- _Your goal_
Leave the images aside and output every entry exactly.

- _Provided data_
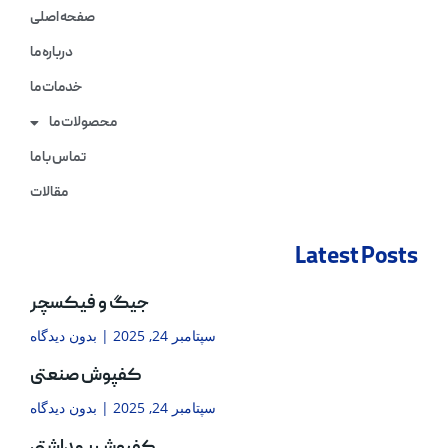
صفحه اصلی
درباره ما
خدمات ما
محصولات ما
تماس با ما
مقالات
Latest Posts
جیگ و فیکسچر
سپتامبر 24, 2025
بدون دیدگاه
کفپوش صنعتی
سپتامبر 24, 2025
بدون دیدگاه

- _Exercise solution_
صفحه اصلی
درباره ما
خدمات ما
محصولات ما
تماس با ما
مقالات
Latest Posts
جیگ و فیکسچر
سپتامبر 24, 2025
بدون دیدگاه
کفپوش صنعتی
سپتامبر 24, 2025
بدون دیدگاه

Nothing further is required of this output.